WHAT THE TASK REQUIRES:
Rewrite the data from the line containing "Performance & Analy" through the line containing "make and provide enha", changing "Downloads" to "Resources" and leaving all else as it stands; return only those lines.

INPUT:
__________
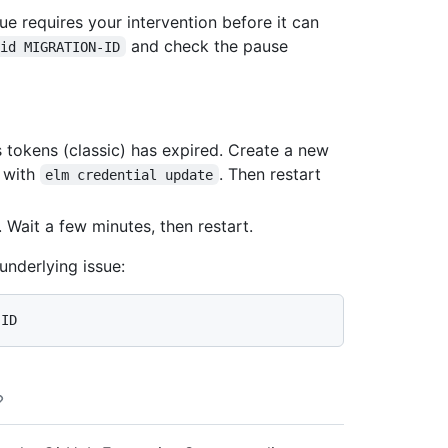
e requires your intervention before it can
and check the pause
-id MIGRATION-ID
s tokens (classic) has expired. Create a new
t with
. Then restart
elm credential update
s. Wait a few minutes, then restart.
underlying issue:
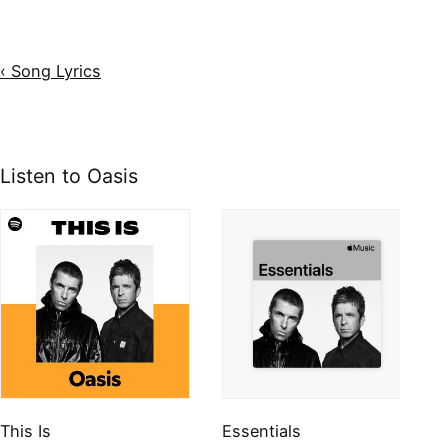
‹ Song Lyrics
Listen to Oasis
This Is
Essentials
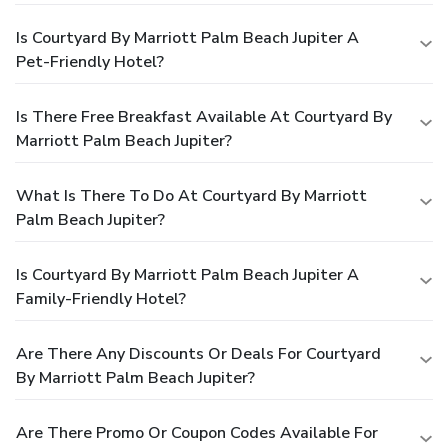
Is Courtyard By Marriott Palm Beach Jupiter A
Pet-Friendly Hotel?
Is There Free Breakfast Available At Courtyard By
Marriott Palm Beach Jupiter?
What Is There To Do At Courtyard By Marriott
Palm Beach Jupiter?
Is Courtyard By Marriott Palm Beach Jupiter A
Family-Friendly Hotel?
Are There Any Discounts Or Deals For Courtyard
By Marriott Palm Beach Jupiter?
Are There Promo Or Coupon Codes Available For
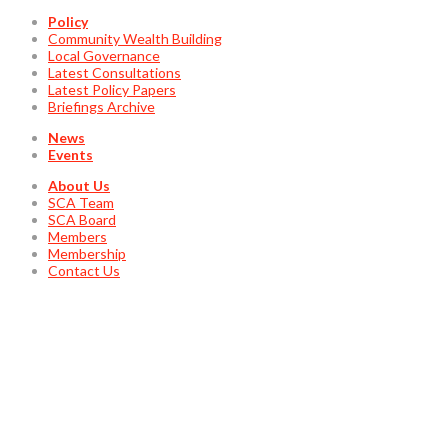
Policy
Community Wealth Building
Local Governance
Latest Consultations
Latest Policy Papers
Briefings Archive
News
Events
About Us
SCA Team
SCA Board
Members
Membership
Contact Us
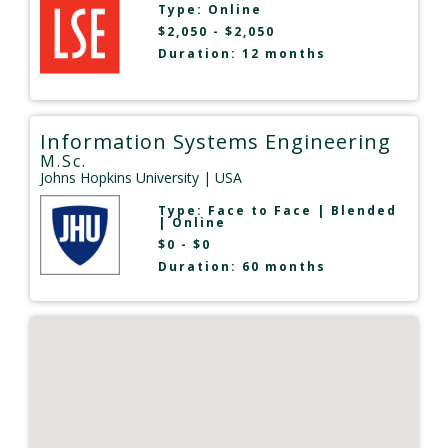
Type:
Online
$2,050 - $2,050
Duration: 12 months
Information Systems Engineering
M.Sc.
Johns Hopkins University
| USA
Type:
Face to Face
|
Blended
|
Online
$0 - $0
Duration: 60 months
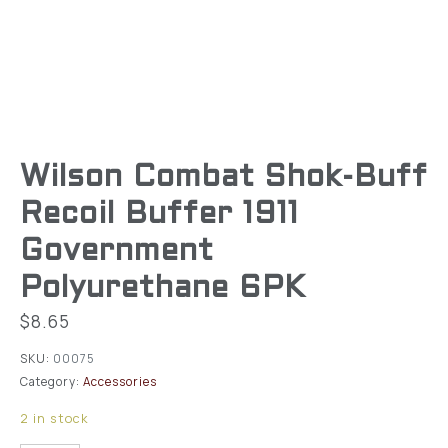
Wilson Combat Shok-Buff
Recoil Buffer 1911
Government
Polyurethane 6PK
$
8.65
SKU:
00075
Category:
Accessories
2 in stock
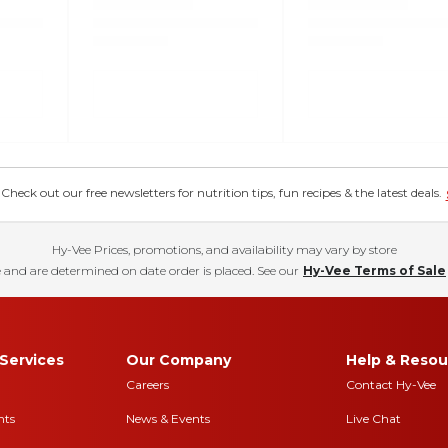
eck out our free newsletters for nutrition tips, fun recipes & the latest deals.
Hy-Vee Prices, promotions, and availability may vary by store
 and are determined on date order is placed. See our
Hy-Vee Terms of Sale
Services
Our Company
Help & Resou
Careers
Contact Hy-Vee
nts
News & Events
Live Chat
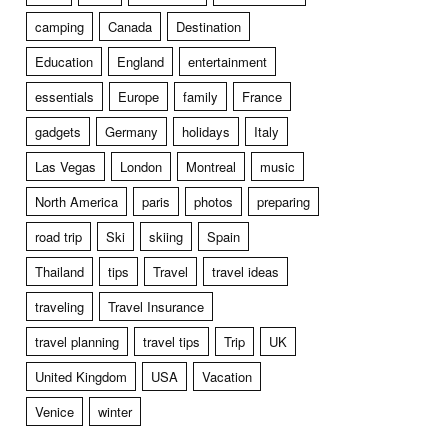
camping
Canada
Destination
Education
England
entertainment
essentials
Europe
family
France
gadgets
Germany
holidays
Italy
Las Vegas
London
Montreal
music
North America
paris
photos
preparing
road trip
Ski
skiing
Spain
Thailand
tips
Travel
travel ideas
traveling
Travel Insurance
travel planning
travel tips
Trip
UK
United Kingdom
USA
Vacation
Venice
winter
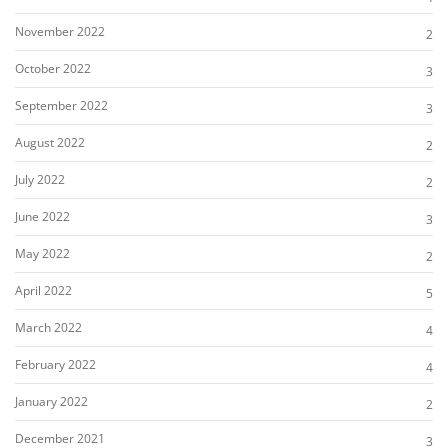
November 2022
2
October 2022
3
September 2022
3
August 2022
2
July 2022
2
June 2022
3
May 2022
2
April 2022
5
March 2022
4
February 2022
4
January 2022
2
December 2021
3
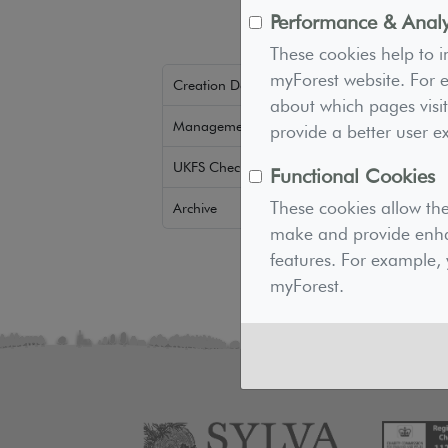
Performance & Analy
These cookies help to 
myForest website. For e
Creation Downloads
about which pages visit
Management Downloads
provide a better user e
UKFS Checker
Functional Cookies
These cookies allow th
Archive
make and provide enha
features. For example, 
myForest.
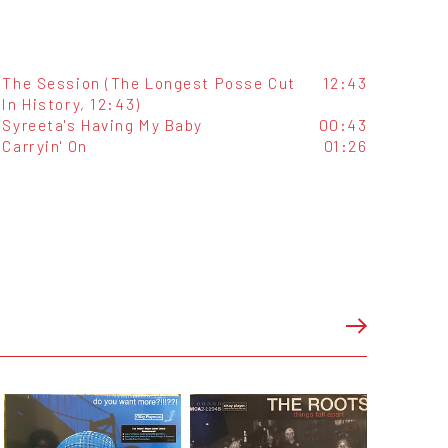
The Session (The Longest Posse Cut
12:43
In History, 12:43)
Syreeta's Having My Baby
00:43
Carryin' On
01:26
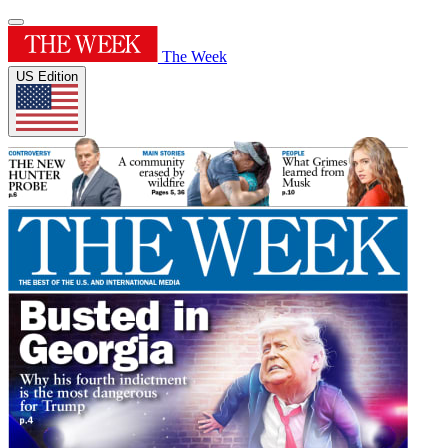
The Week
US Edition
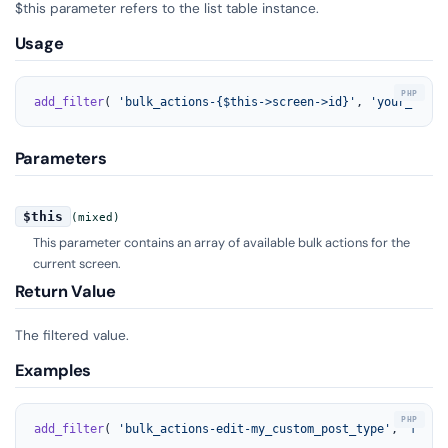
$this parameter refers to the list table instance.
Usage
add_filter
( 
'bulk_actions-{$this->screen->id}'
, 
'your_funct
Parameters
$this
(mixed)
This parameter contains an array of available bulk actions for the
current screen.
Return Value
The filtered value.
Examples
add_filter
( 
'bulk_actions-edit-my_custom_post_type'
, 
'my_cu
__________
OUTPUT OF THE EXERCISE:
Performance & Analy
These cookies help to 
myForest website. For e
Creation Resources
about which pages visit
Management Resources
provide a better user e
UKFS Checker
Functional Cookies
These cookies allow th
Archive
make and provide enha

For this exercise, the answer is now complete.